§ What the exercise asks:
All that is needed is the line containing "20: (533, 431, 4.03)" and the lines after it to the end of the material, written out exactly, pictures left aside.

== Segment start ==

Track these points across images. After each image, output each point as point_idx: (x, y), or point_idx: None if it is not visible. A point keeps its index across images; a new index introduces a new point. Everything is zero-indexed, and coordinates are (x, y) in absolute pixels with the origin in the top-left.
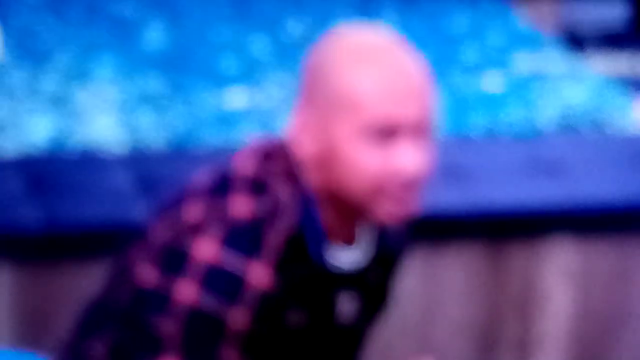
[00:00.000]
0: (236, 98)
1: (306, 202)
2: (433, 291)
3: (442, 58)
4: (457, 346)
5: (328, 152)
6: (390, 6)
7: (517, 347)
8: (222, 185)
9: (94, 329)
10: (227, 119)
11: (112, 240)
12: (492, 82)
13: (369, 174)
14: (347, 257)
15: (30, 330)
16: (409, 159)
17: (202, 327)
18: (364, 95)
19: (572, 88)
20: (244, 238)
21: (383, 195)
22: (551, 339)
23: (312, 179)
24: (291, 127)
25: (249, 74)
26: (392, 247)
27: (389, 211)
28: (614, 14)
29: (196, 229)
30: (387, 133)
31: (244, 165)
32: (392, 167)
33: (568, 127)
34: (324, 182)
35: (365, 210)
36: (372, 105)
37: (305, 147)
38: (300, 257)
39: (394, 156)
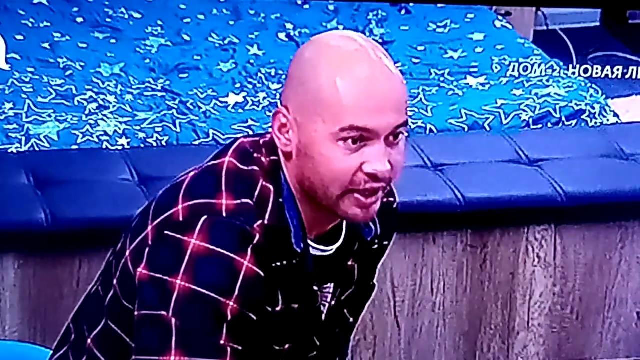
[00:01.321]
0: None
1: (286, 196)
2: (420, 281)
3: (428, 57)
4: (442, 333)
5: (304, 151)
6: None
7: (501, 335)
8: (208, 181)
9: (91, 323)
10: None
11: (116, 235)
12: (476, 80)
13: (339, 175)
14: (325, 247)
15: (35, 324)
16: (379, 164)
17: (199, 318)
18: (341, 104)
19: (552, 86)
20: (229, 231)
21: (351, 197)
22: (533, 327)
23: (290, 174)
24: (273, 124)
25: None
26: (371, 237)
27: (355, 212)
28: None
29: (184, 224)
30: (361, 138)
31: (229, 161)
32: (362, 171)
33: (548, 122)
34: (299, 178)
35: (333, 209)
36: (348, 114)
37: (284, 144)
38: (282, 248)
39: (364, 160)
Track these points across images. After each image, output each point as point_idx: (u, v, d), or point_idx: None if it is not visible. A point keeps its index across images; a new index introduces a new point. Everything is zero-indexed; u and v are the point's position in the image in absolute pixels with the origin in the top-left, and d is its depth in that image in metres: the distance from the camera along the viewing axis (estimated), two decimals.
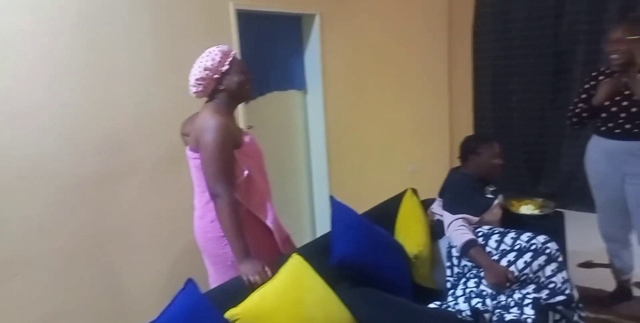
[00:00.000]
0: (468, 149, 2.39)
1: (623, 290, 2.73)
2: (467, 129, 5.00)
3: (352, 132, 3.73)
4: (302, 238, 2.99)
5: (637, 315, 2.53)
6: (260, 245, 1.91)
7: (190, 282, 1.41)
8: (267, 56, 3.16)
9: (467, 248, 2.07)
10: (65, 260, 2.15)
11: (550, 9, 4.30)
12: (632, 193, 2.47)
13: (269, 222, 1.95)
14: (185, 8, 2.55)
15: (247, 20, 2.91)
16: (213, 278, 1.98)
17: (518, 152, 4.68)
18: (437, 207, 2.43)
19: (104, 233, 2.29)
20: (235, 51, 2.28)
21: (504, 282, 1.95)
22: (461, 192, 2.28)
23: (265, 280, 1.61)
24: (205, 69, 1.80)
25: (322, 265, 1.81)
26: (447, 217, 2.22)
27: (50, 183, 2.08)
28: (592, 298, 2.66)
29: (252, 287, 1.58)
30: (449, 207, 2.25)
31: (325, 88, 3.43)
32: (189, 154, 1.89)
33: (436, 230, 2.35)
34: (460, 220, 2.15)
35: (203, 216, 1.90)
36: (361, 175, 3.83)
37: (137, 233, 2.42)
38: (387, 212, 2.42)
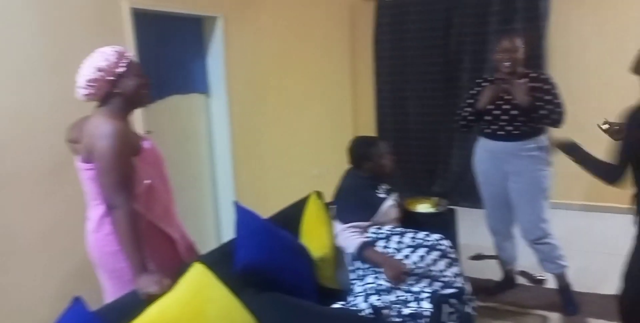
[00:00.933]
0: (359, 152, 2.42)
1: (508, 279, 3.00)
2: (370, 133, 5.20)
3: (257, 136, 3.71)
4: (206, 246, 2.89)
5: (519, 302, 2.79)
6: (162, 257, 1.83)
7: (76, 300, 1.31)
8: (167, 58, 3.04)
9: (361, 250, 2.13)
10: None
11: (440, 21, 4.62)
12: (514, 190, 2.71)
13: (172, 232, 1.87)
14: (74, 5, 2.38)
15: (145, 20, 2.78)
16: (110, 295, 1.85)
17: (414, 155, 4.96)
18: None
19: None
20: (131, 53, 2.17)
21: (401, 274, 2.05)
22: (351, 198, 2.34)
23: (163, 291, 1.54)
24: (99, 70, 1.68)
25: (225, 272, 1.77)
26: (337, 227, 2.28)
27: None
28: (480, 288, 2.88)
29: (149, 301, 1.50)
30: (340, 216, 2.30)
31: (229, 91, 3.37)
32: (81, 165, 1.75)
33: None
34: (351, 228, 2.21)
35: (98, 229, 1.78)
36: (267, 179, 3.82)
37: (18, 249, 2.19)
38: (292, 216, 2.43)
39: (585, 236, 3.76)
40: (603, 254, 3.29)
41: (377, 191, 2.40)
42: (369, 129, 5.19)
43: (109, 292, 1.87)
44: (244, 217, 1.99)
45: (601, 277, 2.94)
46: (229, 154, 3.39)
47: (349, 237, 2.19)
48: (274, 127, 3.90)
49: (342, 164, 5.05)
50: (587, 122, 4.24)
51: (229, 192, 3.41)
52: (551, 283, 2.86)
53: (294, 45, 4.12)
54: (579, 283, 2.80)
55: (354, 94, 5.19)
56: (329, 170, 4.64)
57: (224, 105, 3.35)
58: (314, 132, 4.49)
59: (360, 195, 2.34)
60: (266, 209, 2.40)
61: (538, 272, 3.03)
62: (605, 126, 2.09)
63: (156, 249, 1.79)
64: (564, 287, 2.74)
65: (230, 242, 2.02)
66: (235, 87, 3.43)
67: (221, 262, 1.84)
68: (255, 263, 1.86)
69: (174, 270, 1.70)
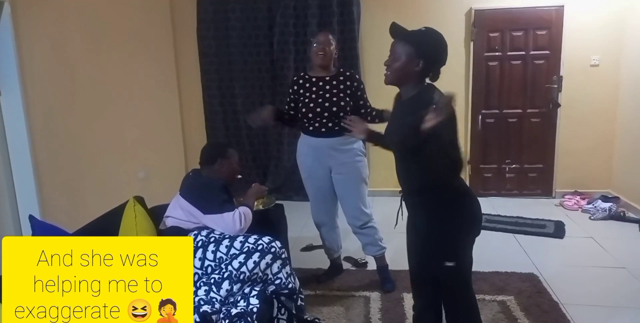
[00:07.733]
0: (218, 152, 2.45)
1: (335, 266, 3.17)
2: (199, 132, 5.05)
3: (68, 139, 3.30)
4: None
5: (345, 286, 2.97)
6: None
7: None
8: None
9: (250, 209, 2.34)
10: None
11: (264, 20, 4.68)
12: (338, 182, 2.87)
13: None
14: None
15: None
16: None
17: (246, 153, 4.96)
18: (176, 210, 2.36)
19: None
20: None
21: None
22: (218, 193, 2.33)
23: None
24: None
25: None
26: (225, 217, 2.23)
27: None
28: (311, 278, 3.02)
29: None
30: (218, 208, 2.25)
31: (26, 89, 2.93)
32: None
33: None
34: (237, 213, 2.25)
35: None
36: (83, 186, 3.44)
37: None
38: (107, 226, 2.22)
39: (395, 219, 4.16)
40: None
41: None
42: (199, 129, 5.05)
43: None
44: (43, 232, 1.74)
45: None
46: (29, 160, 2.94)
47: (243, 217, 2.24)
48: (89, 128, 3.52)
49: (170, 166, 4.84)
50: None
51: (32, 204, 2.96)
52: (372, 265, 3.11)
53: (108, 38, 3.77)
54: (394, 262, 3.11)
55: (180, 93, 4.97)
56: (157, 172, 4.39)
57: (19, 104, 2.89)
58: (138, 133, 4.18)
59: (223, 192, 2.35)
60: (85, 219, 2.14)
61: (361, 257, 3.28)
62: None
63: None
64: (382, 267, 3.01)
65: None
66: (34, 84, 2.99)
67: None
68: None
69: None
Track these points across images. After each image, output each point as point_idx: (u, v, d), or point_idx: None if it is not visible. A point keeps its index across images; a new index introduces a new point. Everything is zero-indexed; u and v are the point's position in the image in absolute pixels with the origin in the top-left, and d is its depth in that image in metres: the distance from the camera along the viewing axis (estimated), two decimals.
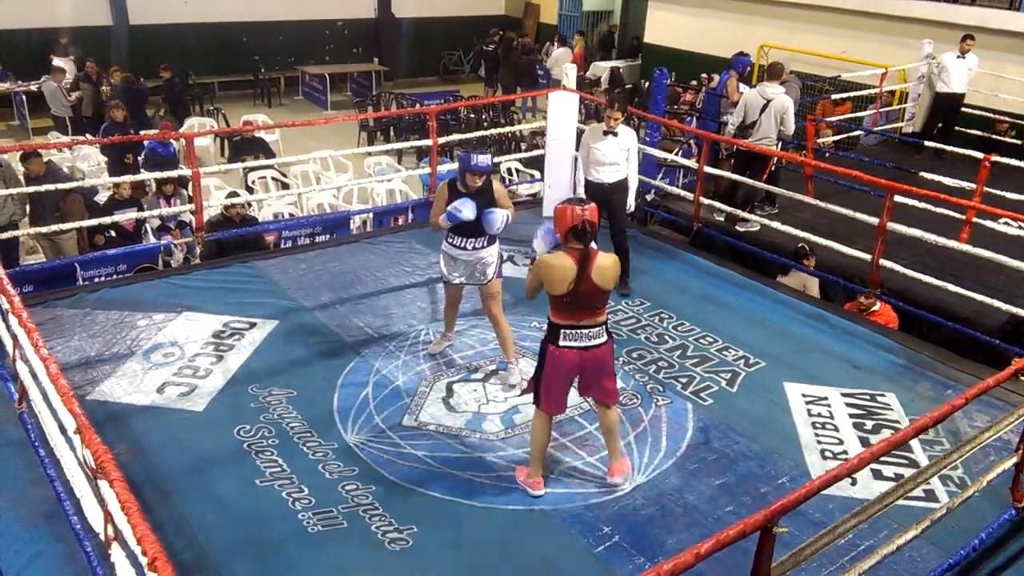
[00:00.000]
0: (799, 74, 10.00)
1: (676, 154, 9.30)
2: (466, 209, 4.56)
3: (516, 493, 4.04)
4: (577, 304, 3.73)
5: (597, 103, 11.46)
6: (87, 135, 11.27)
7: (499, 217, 4.64)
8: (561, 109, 7.38)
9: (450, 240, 4.85)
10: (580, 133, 7.88)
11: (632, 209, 6.33)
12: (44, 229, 6.38)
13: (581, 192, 6.15)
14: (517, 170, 9.93)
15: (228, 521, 3.76)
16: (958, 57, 9.69)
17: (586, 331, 3.79)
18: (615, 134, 5.93)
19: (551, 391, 3.90)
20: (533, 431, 4.03)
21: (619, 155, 5.97)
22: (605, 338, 3.86)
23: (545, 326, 3.96)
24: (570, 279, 3.68)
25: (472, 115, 12.75)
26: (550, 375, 3.86)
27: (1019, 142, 10.12)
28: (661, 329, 5.71)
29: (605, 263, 3.74)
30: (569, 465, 4.26)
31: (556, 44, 16.41)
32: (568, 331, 3.78)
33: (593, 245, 3.82)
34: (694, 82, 13.30)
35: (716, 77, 11.85)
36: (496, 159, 9.47)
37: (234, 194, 7.62)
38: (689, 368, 5.24)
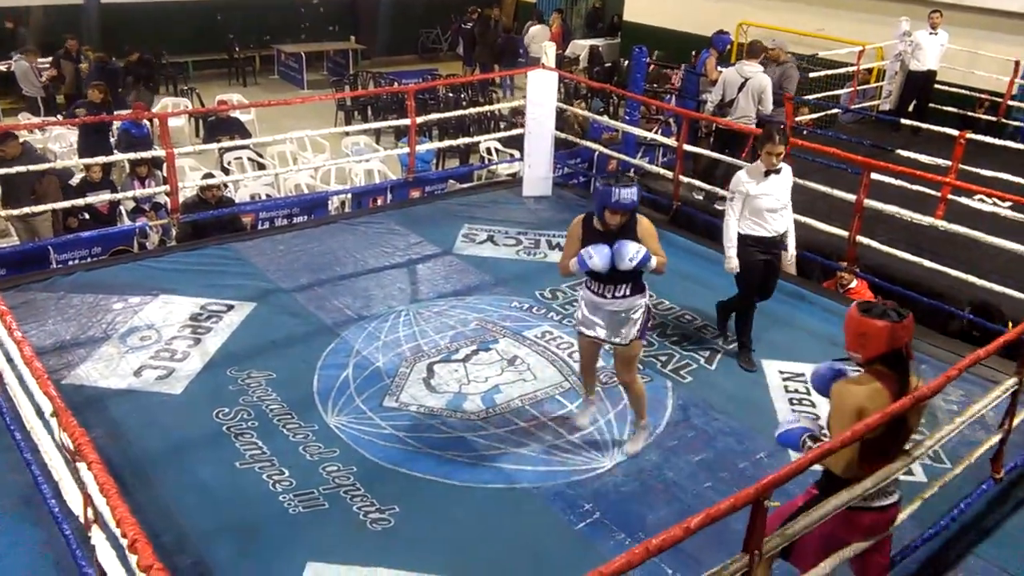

== Segment end ==

§ Written solution:
20: (533, 431, 4.03)
21: (619, 155, 5.97)
22: (605, 338, 3.86)
23: (545, 326, 3.96)
24: (570, 279, 3.68)
25: (472, 115, 12.75)
26: (550, 375, 3.86)
27: (1019, 142, 10.12)
28: (661, 329, 5.71)
29: (605, 263, 3.74)
30: (569, 465, 4.26)
31: (556, 44, 16.41)
32: (568, 331, 3.78)
33: (593, 245, 3.82)
34: (694, 82, 13.30)
35: (716, 77, 11.85)
36: (496, 159, 9.47)
37: (234, 194, 7.62)
38: (689, 368, 5.24)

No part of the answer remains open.